EXERCISE = Pull every line containing "YiHao" out of the material below.

________________________________________

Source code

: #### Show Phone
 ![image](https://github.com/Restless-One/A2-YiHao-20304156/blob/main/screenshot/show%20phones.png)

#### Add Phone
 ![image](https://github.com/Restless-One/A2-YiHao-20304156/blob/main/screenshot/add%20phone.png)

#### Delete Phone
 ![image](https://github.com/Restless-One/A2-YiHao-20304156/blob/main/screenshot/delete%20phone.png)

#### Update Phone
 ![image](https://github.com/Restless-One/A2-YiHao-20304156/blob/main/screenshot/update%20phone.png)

________________________________________

SOLUTION TO THE EXERCISE =
 ![image](https://github.com/Restless-One/A2-YiHao-20304156/blob/main/screenshot/show%20phones.png)
 ![image](https://github.com/Restless-One/A2-YiHao-20304156/blob/main/screenshot/add%20phone.png)
 ![image](https://github.com/Restless-One/A2-YiHao-20304156/blob/main/screenshot/delete%20phone.png)
 ![image](https://github.com/Restless-One/A2-YiHao-20304156/blob/main/screenshot/update%20phone.png)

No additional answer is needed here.